◆ What is needed ◆
Change each "state / province" in the data below to "region" and leave every other line unchanged.

[Stored entries]

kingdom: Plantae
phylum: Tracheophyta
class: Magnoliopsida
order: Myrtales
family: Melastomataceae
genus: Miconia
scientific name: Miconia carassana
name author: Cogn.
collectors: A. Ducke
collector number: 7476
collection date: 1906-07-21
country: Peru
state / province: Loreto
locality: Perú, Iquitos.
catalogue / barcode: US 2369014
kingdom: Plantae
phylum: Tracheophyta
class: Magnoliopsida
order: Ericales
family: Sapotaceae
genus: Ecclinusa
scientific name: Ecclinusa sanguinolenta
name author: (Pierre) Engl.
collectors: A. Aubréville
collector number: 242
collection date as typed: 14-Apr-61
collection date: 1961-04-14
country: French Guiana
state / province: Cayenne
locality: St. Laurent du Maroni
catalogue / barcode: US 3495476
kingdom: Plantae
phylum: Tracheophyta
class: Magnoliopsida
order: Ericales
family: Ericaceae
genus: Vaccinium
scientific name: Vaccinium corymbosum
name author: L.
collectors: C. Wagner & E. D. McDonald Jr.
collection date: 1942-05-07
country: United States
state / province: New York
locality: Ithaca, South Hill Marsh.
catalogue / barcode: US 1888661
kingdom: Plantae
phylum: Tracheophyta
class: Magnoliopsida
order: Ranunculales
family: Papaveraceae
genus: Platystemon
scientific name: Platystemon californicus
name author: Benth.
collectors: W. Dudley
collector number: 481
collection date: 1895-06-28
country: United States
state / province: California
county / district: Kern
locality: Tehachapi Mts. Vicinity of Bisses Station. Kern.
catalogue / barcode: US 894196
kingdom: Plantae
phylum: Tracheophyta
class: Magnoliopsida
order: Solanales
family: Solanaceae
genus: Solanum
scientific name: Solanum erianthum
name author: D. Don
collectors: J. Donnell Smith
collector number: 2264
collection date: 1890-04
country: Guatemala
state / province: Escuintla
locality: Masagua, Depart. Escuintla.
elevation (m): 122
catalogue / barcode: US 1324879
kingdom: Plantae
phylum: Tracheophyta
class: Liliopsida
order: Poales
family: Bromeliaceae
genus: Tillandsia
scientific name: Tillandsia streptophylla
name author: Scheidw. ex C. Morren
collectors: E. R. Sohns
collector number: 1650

◆ Task solution ◆
kingdom: Plantae
phylum: Tracheophyta
class: Magnoliopsida
order: Myrtales
family: Melastomataceae
genus: Miconia
scientific name: Miconia carassana
name author: Cogn.
collectors: A. Ducke
collector number: 7476
collection date: 1906-07-21
country: Peru
region: Loreto
locality: Perú, Iquitos.
catalogue / barcode: US 2369014
kingdom: Plantae
phylum: Tracheophyta
class: Magnoliopsida
order: Ericales
family: Sapotaceae
genus: Ecclinusa
scientific name: Ecclinusa sanguinolenta
name author: (Pierre) Engl.
collectors: A. Aubréville
collector number: 242
collection date as typed: 14-Apr-61
collection date: 1961-04-14
country: French Guiana
region: Cayenne
locality: St. Laurent du Maroni
catalogue / barcode: US 3495476
kingdom: Plantae
phylum: Tracheophyta
class: Magnoliopsida
order: Ericales
family: Ericaceae
genus: Vaccinium
scientific name: Vaccinium corymbosum
name author: L.
collectors: C. Wagner & E. D. McDonald Jr.
collection date: 1942-05-07
country: United States
region: New York
locality: Ithaca, South Hill Marsh.
catalogue / barcode: US 1888661
kingdom: Plantae
phylum: Tracheophyta
class: Magnoliopsida
order: Ranunculales
family: Papaveraceae
genus: Platystemon
scientific name: Platystemon californicus
name author: Benth.
collectors: W. Dudley
collector number: 481
collection date: 1895-06-28
country: United States
region: California
county / district: Kern
locality: Tehachapi Mts. Vicinity of Bisses Station. Kern.
catalogue / barcode: US 894196
kingdom: Plantae
phylum: Tracheophyta
class: Magnoliopsida
order: Solanales
family: Solanaceae
genus: Solanum
scientific name: Solanum erianthum
name author: D. Don
collectors: J. Donnell Smith
collector number: 2264
collection date: 1890-04
country: Guatemala
region: Escuintla
locality: Masagua, Depart. Escuintla.
elevation (m): 122
catalogue / barcode: US 1324879
kingdom: Plantae
phylum: Tracheophyta
class: Liliopsida
order: Poales
family: Bromeliaceae
genus: Tillandsia
scientific name: Tillandsia streptophylla
name author: Scheidw. ex C. Morren
collectors: E. R. Sohns
collector number: 1650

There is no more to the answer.